< Explain other AI papers

Generative Refocusing: Flexible Defocus Control from a Single Image

Chun-Wei Tuan Mu, Jia-Bin Huang, Yu-Lun Liu

2025-12-19

Generative Refocusing: Flexible Defocus Control from a Single Image

Summary

This paper presents a new way to digitally change the focus of a photo *after* it's been taken, and even customize the blurry background effect, known as bokeh.

What's the problem?

Traditionally, getting a photo perfectly in focus requires careful adjustments while shooting. Changing the focus or the blur effect later is difficult and existing computer programs struggle with it. They often need perfectly clear starting images, rely on unrealistic computer-generated images for training, or don't give you much control over *how* the blur looks.

What's the solution?

The researchers developed a two-part system called Generative Refocusing. First, a program called DeblurNet sharpens blurry images to create a fully focused version.

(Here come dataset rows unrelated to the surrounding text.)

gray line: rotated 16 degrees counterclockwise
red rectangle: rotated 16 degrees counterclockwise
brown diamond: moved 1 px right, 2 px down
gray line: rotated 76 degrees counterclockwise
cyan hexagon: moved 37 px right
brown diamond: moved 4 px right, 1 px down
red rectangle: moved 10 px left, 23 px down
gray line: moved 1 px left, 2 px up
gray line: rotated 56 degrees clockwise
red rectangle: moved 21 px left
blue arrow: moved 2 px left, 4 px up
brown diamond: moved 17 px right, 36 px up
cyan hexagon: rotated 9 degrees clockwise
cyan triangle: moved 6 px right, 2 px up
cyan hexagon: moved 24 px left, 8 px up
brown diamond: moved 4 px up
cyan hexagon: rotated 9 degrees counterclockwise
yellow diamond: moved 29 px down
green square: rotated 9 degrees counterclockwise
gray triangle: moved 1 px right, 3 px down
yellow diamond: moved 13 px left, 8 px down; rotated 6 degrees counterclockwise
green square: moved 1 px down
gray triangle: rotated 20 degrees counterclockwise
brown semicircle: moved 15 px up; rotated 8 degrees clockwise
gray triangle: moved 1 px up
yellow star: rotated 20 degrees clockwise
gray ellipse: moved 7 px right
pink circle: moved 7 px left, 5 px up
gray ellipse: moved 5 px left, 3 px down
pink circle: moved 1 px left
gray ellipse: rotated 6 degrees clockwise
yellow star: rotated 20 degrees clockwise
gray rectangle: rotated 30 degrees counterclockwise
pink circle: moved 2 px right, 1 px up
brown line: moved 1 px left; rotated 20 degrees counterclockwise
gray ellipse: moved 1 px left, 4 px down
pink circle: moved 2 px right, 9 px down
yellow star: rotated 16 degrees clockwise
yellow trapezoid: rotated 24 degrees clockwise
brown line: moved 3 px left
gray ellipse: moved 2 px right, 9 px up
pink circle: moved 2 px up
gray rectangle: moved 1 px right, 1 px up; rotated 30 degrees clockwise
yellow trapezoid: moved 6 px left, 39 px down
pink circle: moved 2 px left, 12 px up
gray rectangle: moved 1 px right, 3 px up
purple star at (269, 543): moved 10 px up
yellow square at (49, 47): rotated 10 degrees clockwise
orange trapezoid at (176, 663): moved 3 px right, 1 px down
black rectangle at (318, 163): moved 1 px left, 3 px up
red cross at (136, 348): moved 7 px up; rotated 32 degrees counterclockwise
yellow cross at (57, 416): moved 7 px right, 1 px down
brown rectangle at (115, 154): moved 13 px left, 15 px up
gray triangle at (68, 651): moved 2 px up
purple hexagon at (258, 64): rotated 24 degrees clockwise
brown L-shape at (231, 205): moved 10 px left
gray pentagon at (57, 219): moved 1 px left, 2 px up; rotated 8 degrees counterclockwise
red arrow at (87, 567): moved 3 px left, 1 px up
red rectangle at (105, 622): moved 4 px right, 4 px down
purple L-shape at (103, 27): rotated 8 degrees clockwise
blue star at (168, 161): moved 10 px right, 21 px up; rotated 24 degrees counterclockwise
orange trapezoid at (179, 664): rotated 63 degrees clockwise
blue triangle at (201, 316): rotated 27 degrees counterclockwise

Then, a program called BokehNet adds back in a realistic blurry background, and importantly, lets you control the style of that blur. The key to their success is a new training method that combines computer-generated images with *real* photos and information about the camera settings used to take them, allowing the system to learn what real blur looks like.

Why it matters?

This work is important because it makes it much easier to fix focus errors in photos and creatively control the aesthetic of blurry backgrounds. It opens the door to editing photos in ways that were previously very difficult or impossible, and allows for things like changing the blur based on text prompts or creating unique blur shapes.

Abstract

Depth-of-field control is essential in photography, but getting the perfect focus often takes several tries or special equipment. Single-image refocusing is still difficult. It involves recovering sharp content and creating realistic bokeh. Current methods have significant drawbacks. They need all-in-focus inputs, depend on synthetic data from simulators, and have limited control over aperture. We introduce Generative Refocusing, a two-step process that uses DeblurNet to recover all-in-focus images from various inputs and BokehNet for creating controllable bokeh. Our main innovation is semi-supervised training. This method combines synthetic paired data with unpaired real bokeh images, using EXIF metadata to capture real optical characteristics beyond what simulators can provide. Our experiments show we achieve top performance in defocus deblurring, bokeh synthesis, and refocusing benchmarks. Additionally, our Generative Refocusing allows text-guided adjustments and custom aperture shapes.